_What to work on_: Rewrite every line of the data below as a numbered list, skipping blank lines and leaving out the pictures.

_Stored data_:
_____

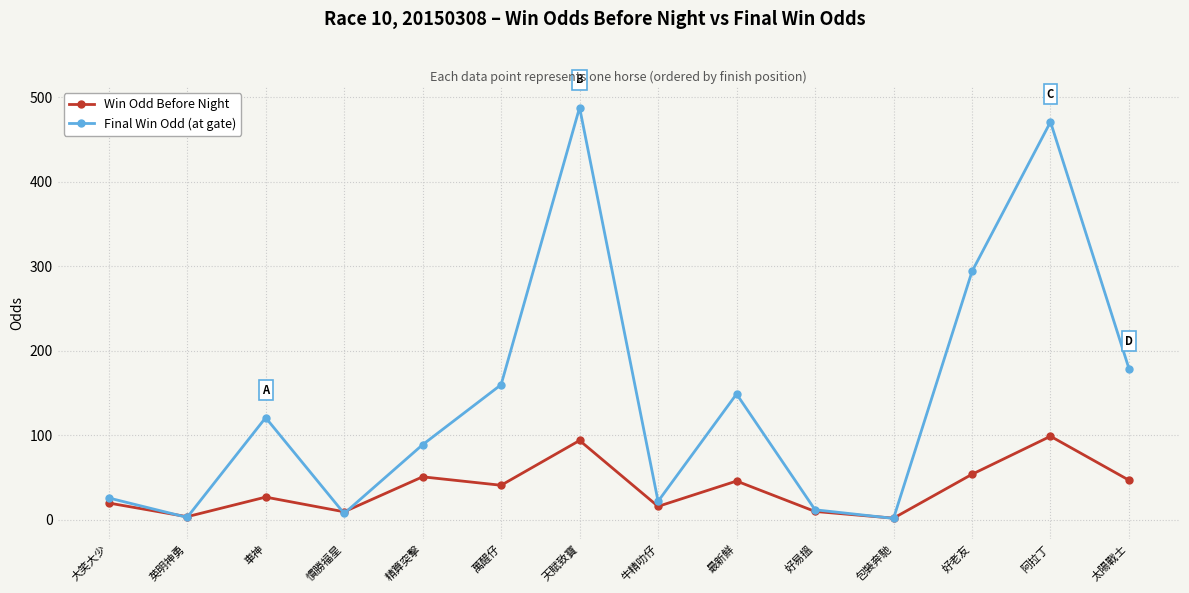

True or false: Win Odd Before Night has a value of 27.0 at 車神.

True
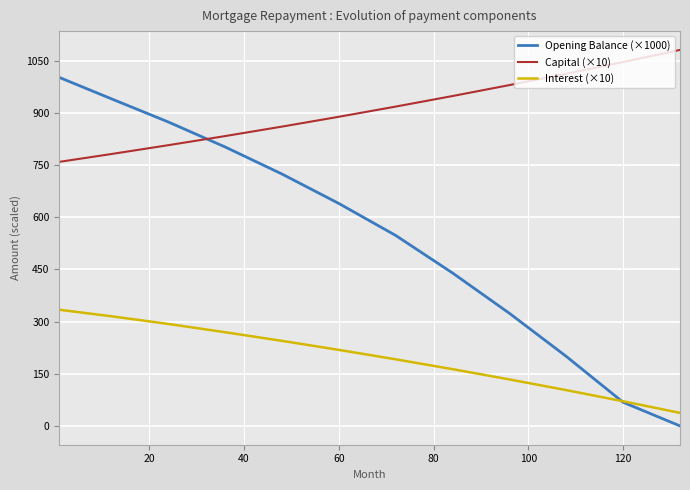

Count the number of data series in this chart.

3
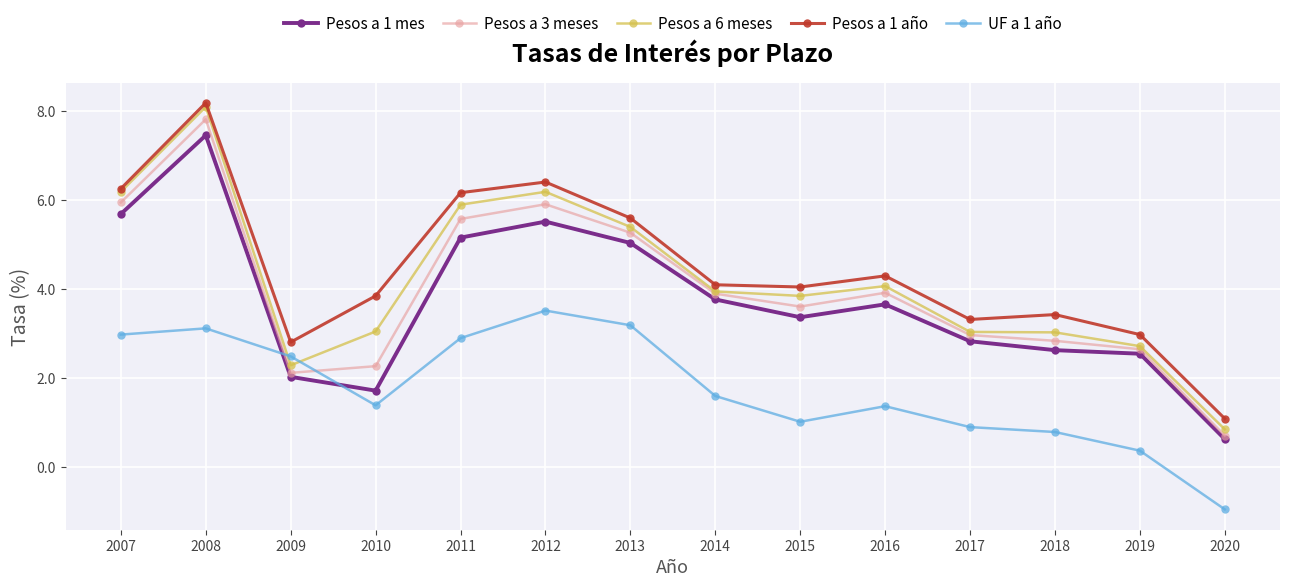

At which label does Pesos a 6 meses reach its peak?

2008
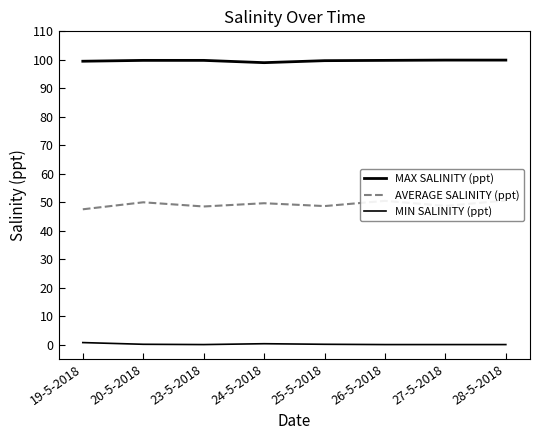

What is the difference between the highest and lowest values at 28-5-2018?

99.9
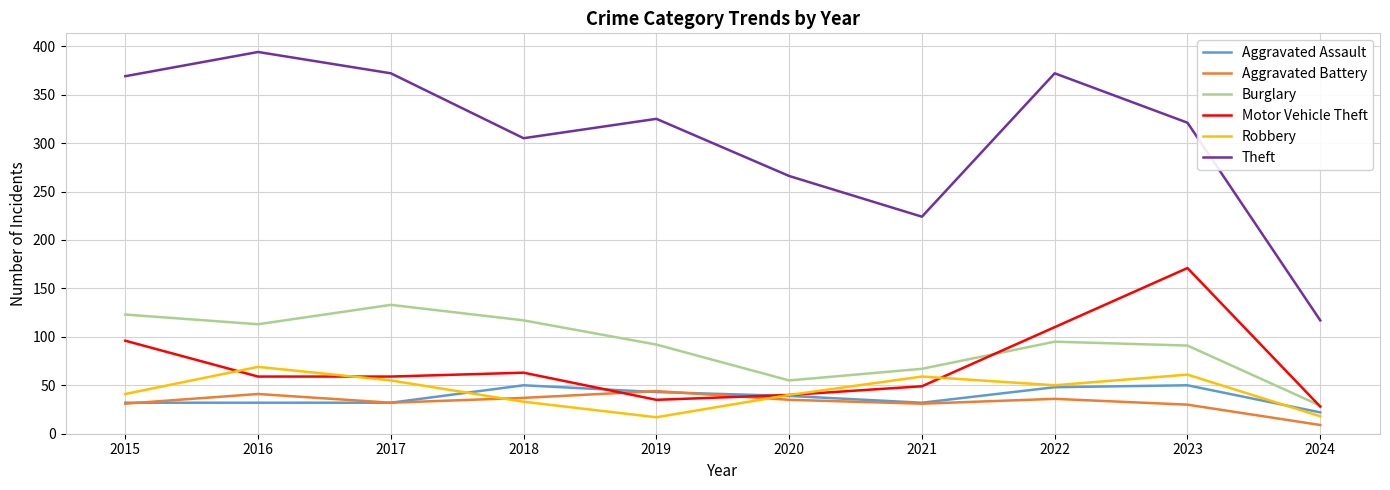

What is the difference between the second highest and second lowest values in the Robbery series?

43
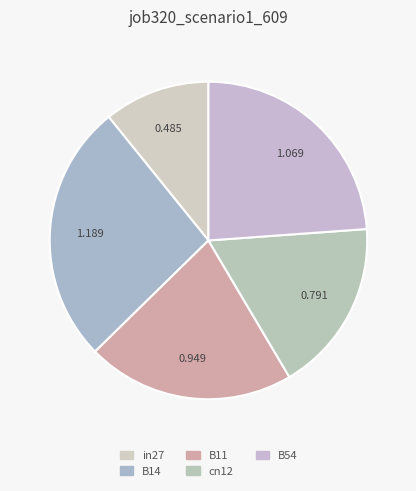

How many segments does this pie chart have?

5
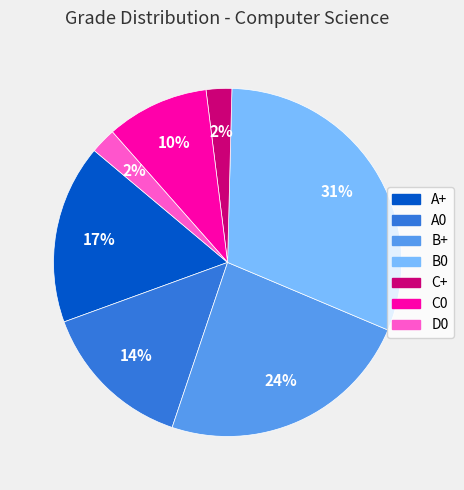

True or false: B0 accounts for 31% of the total.

True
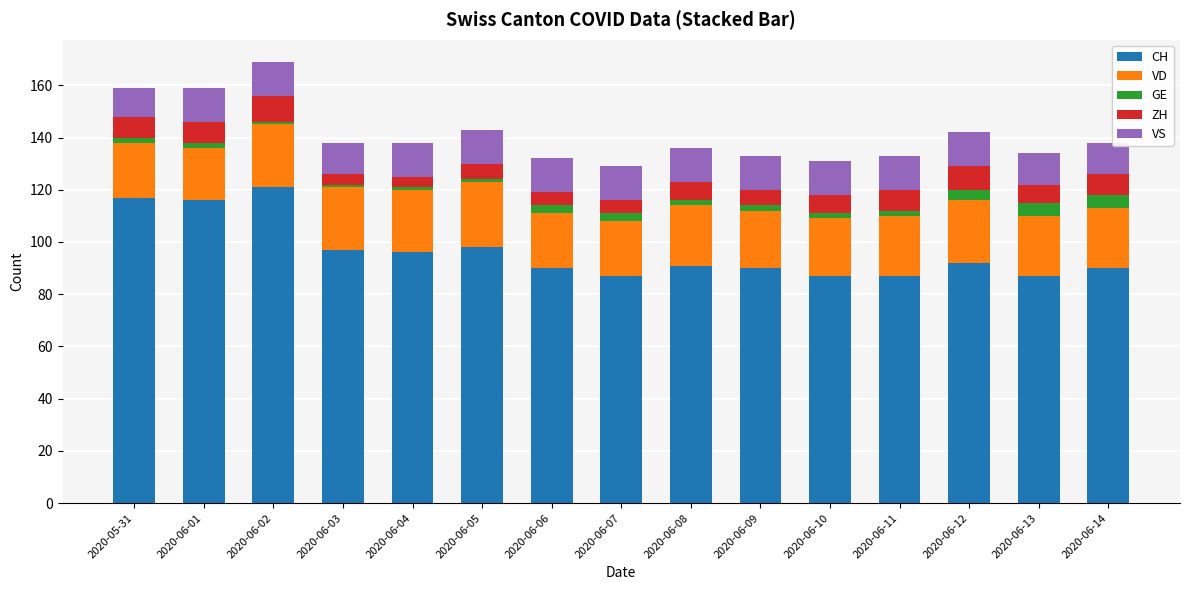

What is the total value across all series at 2020-06-13?

134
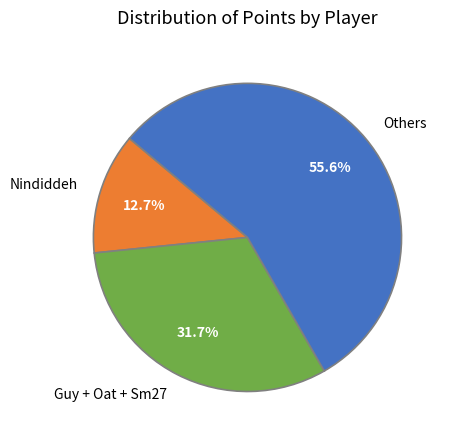

What percentage do Nindiddeh and Guy + Oat + Sm27 together represent?

44.4%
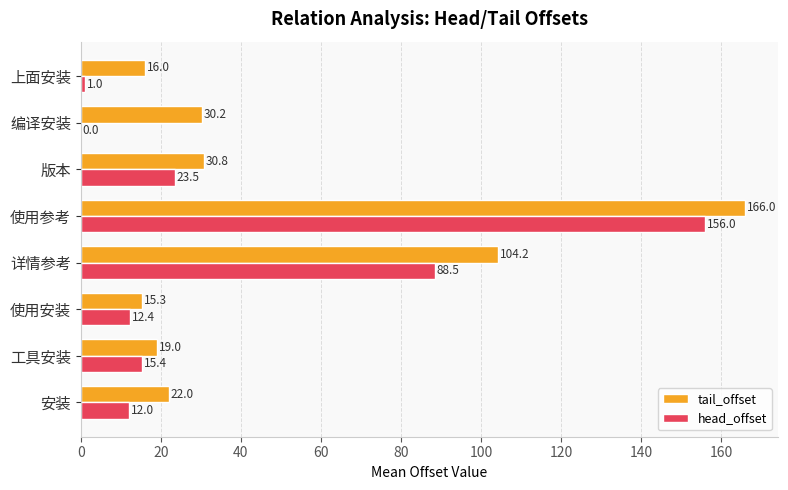

At which label is tail_offset closest to 90?

详情参考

_____

_Task solution_:
1. True or false: Win Odd Before Night has a value of 27.0 at 車神.
2. True
3. Count the number of data series in this chart.
4. 3
5. At which label does Pesos a 6 meses reach its peak?
6. 2008
7. What is the difference between the highest and lowest values at 28-5-2018?
8. 99.9
9. What is the difference between the second highest and second lowest values in the Robbery series?
10. 43
11. How many segments does this pie chart have?
12. 5
13. True or false: B0 accounts for 31% of the total.
14. True
15. What is the total value across all series at 2020-06-13?
16. 134
17. What percentage do Nindiddeh and Guy + Oat + Sm27 together represent?
18. 44.4%
19. At which label is tail_offset closest to 90?
20. 详情参考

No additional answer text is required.